在线可获取的患者教育材料(PEMs)对于增强患者能力至关重要。然而,研究表明这些材料的阅读水平常常超过推荐的六年级水平,这使得许多患者难以理解。大语言模型(LLMs)有潜力将PEMs简化为更易读的教育内容。
我们试图评估3种大语言模型(ChatGPT [OpenAI]、Gemini [谷歌]和Claude [Anthropic PBC])能否在不影响准确性的情况下将PEMs的可读性优化到推荐的阅读水平。
这项横断面研究使用了从3个网站随机选取的60份在线PEMs。我们促使大语言模型简化在线PEMs的阅读水平。主要结果是将原始在线PEMs与大语言模型简化版本的可读性进行比较。使用4种经过验证的指标计算可读性得分,即弗莱什易读性、弗莱什-金凯德年级水平、冈宁雾度指数和晦涩难懂指数简易测量法。准确性和可理解性也作为平衡指标进行评估,可理解性使用患者教育材料评估工具-可理解性(PEMAT-U)进行测量。
美国心脏协会(AHA)、美国癌症协会(ACS)和美国中风协会(ASA)网站的原始可读性得分高于推荐的六年级水平,平均年级水平得分分别为10.7、10.0和9.6。
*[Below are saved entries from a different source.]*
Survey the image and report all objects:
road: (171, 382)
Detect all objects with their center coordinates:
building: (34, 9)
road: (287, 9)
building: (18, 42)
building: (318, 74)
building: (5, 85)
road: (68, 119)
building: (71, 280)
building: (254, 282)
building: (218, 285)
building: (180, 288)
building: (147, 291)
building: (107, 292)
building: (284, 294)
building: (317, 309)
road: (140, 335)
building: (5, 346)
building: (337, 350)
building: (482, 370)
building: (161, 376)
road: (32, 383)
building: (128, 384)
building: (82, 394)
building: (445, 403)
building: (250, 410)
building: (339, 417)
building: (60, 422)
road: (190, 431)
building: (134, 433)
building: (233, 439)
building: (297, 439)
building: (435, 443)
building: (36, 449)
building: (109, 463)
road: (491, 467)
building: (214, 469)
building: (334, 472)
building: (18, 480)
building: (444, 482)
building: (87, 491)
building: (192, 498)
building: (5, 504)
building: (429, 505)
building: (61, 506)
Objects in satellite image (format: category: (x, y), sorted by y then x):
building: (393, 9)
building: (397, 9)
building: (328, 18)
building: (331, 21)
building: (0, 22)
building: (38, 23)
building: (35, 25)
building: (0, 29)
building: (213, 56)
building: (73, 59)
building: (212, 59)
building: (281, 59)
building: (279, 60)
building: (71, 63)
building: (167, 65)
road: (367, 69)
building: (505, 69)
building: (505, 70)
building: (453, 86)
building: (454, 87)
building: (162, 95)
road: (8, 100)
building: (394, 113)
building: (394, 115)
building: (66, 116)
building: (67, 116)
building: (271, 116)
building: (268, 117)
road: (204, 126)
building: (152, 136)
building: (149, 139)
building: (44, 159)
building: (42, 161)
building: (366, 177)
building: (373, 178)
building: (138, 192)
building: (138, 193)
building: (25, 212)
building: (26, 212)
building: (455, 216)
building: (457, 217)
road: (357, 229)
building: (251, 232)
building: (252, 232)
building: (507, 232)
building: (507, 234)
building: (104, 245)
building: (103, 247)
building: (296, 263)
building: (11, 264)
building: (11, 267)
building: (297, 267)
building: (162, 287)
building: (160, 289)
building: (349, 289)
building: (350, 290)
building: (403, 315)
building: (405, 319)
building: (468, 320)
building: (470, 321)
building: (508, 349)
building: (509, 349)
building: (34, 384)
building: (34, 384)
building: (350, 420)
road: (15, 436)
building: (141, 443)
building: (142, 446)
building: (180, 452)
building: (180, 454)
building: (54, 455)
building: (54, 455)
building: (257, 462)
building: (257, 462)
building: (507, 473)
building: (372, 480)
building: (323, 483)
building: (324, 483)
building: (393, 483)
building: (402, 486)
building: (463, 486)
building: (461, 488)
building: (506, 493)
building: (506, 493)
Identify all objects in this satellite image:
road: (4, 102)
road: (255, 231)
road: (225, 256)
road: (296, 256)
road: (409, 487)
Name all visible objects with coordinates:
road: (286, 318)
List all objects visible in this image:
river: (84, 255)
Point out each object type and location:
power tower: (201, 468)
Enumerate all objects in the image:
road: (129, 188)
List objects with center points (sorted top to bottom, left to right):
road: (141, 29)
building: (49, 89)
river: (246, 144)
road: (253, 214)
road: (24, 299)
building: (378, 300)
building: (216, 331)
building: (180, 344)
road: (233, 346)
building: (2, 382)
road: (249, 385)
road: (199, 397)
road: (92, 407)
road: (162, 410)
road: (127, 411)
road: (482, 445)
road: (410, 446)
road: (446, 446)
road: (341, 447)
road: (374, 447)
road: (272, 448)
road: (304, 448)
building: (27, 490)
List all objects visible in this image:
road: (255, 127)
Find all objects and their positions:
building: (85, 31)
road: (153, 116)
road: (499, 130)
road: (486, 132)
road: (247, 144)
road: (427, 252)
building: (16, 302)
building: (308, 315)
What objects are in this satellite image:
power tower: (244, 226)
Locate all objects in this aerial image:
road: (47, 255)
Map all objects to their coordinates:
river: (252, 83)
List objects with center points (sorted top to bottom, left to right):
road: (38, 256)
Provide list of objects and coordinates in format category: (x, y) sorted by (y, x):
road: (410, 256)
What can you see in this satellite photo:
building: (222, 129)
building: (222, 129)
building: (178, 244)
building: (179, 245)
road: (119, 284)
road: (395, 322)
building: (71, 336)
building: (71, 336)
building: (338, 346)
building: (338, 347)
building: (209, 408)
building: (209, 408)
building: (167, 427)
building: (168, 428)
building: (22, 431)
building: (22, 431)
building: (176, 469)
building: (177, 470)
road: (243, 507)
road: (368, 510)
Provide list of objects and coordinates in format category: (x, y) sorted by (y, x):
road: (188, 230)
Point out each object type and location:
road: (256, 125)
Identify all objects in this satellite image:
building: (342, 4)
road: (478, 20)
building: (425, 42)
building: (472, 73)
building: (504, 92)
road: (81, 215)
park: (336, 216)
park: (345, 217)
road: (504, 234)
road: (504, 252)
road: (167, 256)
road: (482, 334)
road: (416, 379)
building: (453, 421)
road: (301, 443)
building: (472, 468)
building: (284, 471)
经过大语言模型优化后,与原文相比,所有3个网站的可读性得分均显著提高。与原始网站相比,威尔科克森符号秩检验显示ChatGPT将可读性从10.1提高到7.6(P<0.001);Gemini提高到6.6(P<0.001);Claude提高到5.6(P<0.001)。所有大语言模型均显著减少了单词数量从平均410.9 - 953.9个单词减少到平均201.9 - 248.1个单词。ChatGPT简化的PEMs均无不准确之处,而Gemini和Claude简化的PEMs中有3.3%不准确。通过PEMAT-U测量的基线可理解性得分在所有大语言模型简化版本中均得以保留。
这项横断面研究表明,大语言模型有潜力显著提高在线PEMs的可读性,同时保持准确性和可理解性,使其更易于广大受众获取。然而,模型性能的差异和出现的不准确情况凸显了对大语言模型输出进行人工审核的必要性。需要进一步研究探索针对医学内容训练的先进大语言模型技术和模型。